With the first trading statement now out, many are rushing to revise their view of the retail temperature. My advice is … don’t bother.
What we have learned (aka been reminded):
- Next is one of our strongest retail brands – it is therefore NOT a bellwether
- It’s statement is always the most detailed, thorough, and with an insightful narrative
- The company had a better Q4 than the Black Friday and Tesco decisions suggested (makes both even more surprising and perplexing)
- Store performance is weakening progressively and …
- … online continues to grow
What we have not learned (yet):
- As online grows, returns become a higher % of total sales so …
- … what impact will they have once netted out …

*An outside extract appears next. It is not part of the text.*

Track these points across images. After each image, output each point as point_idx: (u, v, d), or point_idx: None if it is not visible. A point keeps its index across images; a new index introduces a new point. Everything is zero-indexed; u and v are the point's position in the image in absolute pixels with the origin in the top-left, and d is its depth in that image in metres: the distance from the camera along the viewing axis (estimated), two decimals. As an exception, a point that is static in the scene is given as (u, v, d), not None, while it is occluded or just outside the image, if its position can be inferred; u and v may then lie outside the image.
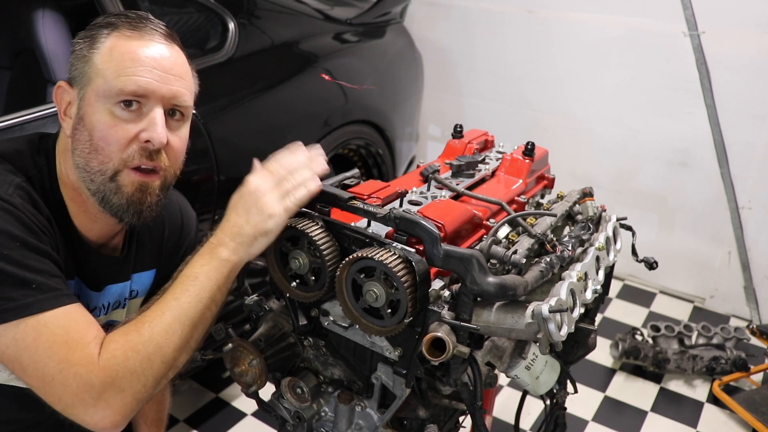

- … the headline sales increase will certainly net lower
- What did Next learn from Black Friday – will it join the promotion lemmings this year
- In a market as tight as this, a big player doing modestly better means many others must have done worse
Next has been a very unusual retailer for many years. While most of its peers struggle with cash flow, Next generates much more than it deems sensible to reinvest in its ongoing business. Share buybacks have been a company staple for years. However, when a company announces slightly better than expected numbers, and that it intends to spend £300m buying more of its own shares, a positive market reaction is guaranteed.
Very few others will be able to report figures like these. A year ago, Next’s trading statement resulted in a 10% fall in its share price – the comparatives were undemanding. These numbers are certainly better than expected but should be treated with caution, and certainly not taken as an indicator of what lies ahead.